Eric V. Anslyn, a supramolecular chemist at the University of Texas, Austin, says “the work is a tour-de-force in molecular design of synthetic receptors,” adding that the “selectivity for glucose is astounding.”

Davis and his team rationally designed the receptor to contain a hollow core with six urea groups as “walls” connecting a pair of triethylmesitylene groups as a “floor” and “ceiling.” These aromatic caps are arranged to form CH-π interactions with glucose when it’s captured in between. The core is surrounded by three dendrimers that make the whole receptor soluble in water. Graduate student Robert A. Tromans synthesized the receptor.

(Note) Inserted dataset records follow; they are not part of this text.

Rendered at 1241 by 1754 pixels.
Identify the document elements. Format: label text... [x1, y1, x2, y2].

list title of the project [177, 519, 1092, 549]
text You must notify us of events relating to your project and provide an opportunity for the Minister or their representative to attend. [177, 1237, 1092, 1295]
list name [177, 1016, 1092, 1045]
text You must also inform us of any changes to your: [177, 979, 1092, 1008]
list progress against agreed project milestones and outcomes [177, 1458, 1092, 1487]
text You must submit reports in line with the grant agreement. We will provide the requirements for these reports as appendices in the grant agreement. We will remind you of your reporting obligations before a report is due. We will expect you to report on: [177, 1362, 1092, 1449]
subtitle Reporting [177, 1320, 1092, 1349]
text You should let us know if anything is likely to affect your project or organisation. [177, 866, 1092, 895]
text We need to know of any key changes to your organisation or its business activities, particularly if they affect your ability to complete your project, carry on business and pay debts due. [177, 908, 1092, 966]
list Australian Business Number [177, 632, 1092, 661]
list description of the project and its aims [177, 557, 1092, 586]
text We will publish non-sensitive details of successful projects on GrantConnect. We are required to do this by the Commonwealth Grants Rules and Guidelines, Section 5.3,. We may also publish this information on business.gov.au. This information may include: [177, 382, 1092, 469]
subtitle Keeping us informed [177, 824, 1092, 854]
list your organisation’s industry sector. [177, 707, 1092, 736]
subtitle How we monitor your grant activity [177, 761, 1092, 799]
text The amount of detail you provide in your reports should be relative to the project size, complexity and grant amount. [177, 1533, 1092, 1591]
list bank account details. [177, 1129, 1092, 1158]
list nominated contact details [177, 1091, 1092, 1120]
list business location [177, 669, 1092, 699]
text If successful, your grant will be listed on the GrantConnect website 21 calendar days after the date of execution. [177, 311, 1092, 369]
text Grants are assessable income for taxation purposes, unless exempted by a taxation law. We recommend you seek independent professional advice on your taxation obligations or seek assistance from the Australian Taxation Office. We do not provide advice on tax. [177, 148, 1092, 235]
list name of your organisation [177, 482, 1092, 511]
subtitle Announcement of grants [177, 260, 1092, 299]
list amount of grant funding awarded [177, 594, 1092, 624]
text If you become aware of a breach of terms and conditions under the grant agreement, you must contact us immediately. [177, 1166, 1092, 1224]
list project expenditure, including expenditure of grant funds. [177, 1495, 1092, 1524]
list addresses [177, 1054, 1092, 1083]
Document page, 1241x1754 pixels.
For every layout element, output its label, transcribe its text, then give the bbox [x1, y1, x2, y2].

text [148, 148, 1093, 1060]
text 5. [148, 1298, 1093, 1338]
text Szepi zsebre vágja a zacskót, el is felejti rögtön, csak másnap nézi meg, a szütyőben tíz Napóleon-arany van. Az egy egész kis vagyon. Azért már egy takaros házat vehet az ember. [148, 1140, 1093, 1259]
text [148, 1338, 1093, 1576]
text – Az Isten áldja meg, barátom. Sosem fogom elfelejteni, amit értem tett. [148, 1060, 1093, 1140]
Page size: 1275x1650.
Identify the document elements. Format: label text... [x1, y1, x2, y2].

In previous designs, the aromatic floor and ceiling were separated with isophthalamide spacers rather than urea groups. Davis played around with the design on the computer and came up with the urea spacers, which widen the core and make room for more hydrogen-bonding interactions between the receptor and glucose. The urea groups are positioned such that each one forms two hydrogen bonds with oxygen atoms on the glucose molecule.The design “went straight from computer to practice,” Davis says.

“From a supramolecular perspective, the evolution of receptor designs culminating in the current receptor is a textbook example of insightful, iterative molecular design,” says Bradley D. Smith, a supramolecular chemist at the University of Notre Dame. “The structural innovation to increase the distance between the aromatic roof and floor elements of the receptor structure, which allows an increased number of hydrogen bonding units in the sidewalls, is ingenious.”

The new receptor “is certainly the best synthetic receptor developed so far for glucose, in terms of binding constant and selectivity,” says Evgeny Kataev, a supramolecular chemist at the Technical University of Chemnitz.

The Bristol team assigned the patent for the receptor to Ziylo, a spinout company. In August, Novo Nordisk, a Danish pharmaceutical company with an emphasis on diabetes, bought Ziylo to get the patent, which it plans to use in its efforts to make glucose-responsive insulin molecules.

But Davis’s team isn’t done with the molecule yet. The researchers have started another company called Carbometrics that’s licensing the patent back from Novo Nordisk to develop the receptor for glucose monitoring. Technology of that sort already exists, but “we think we can improve it by incorporating our molecule,” Davis says.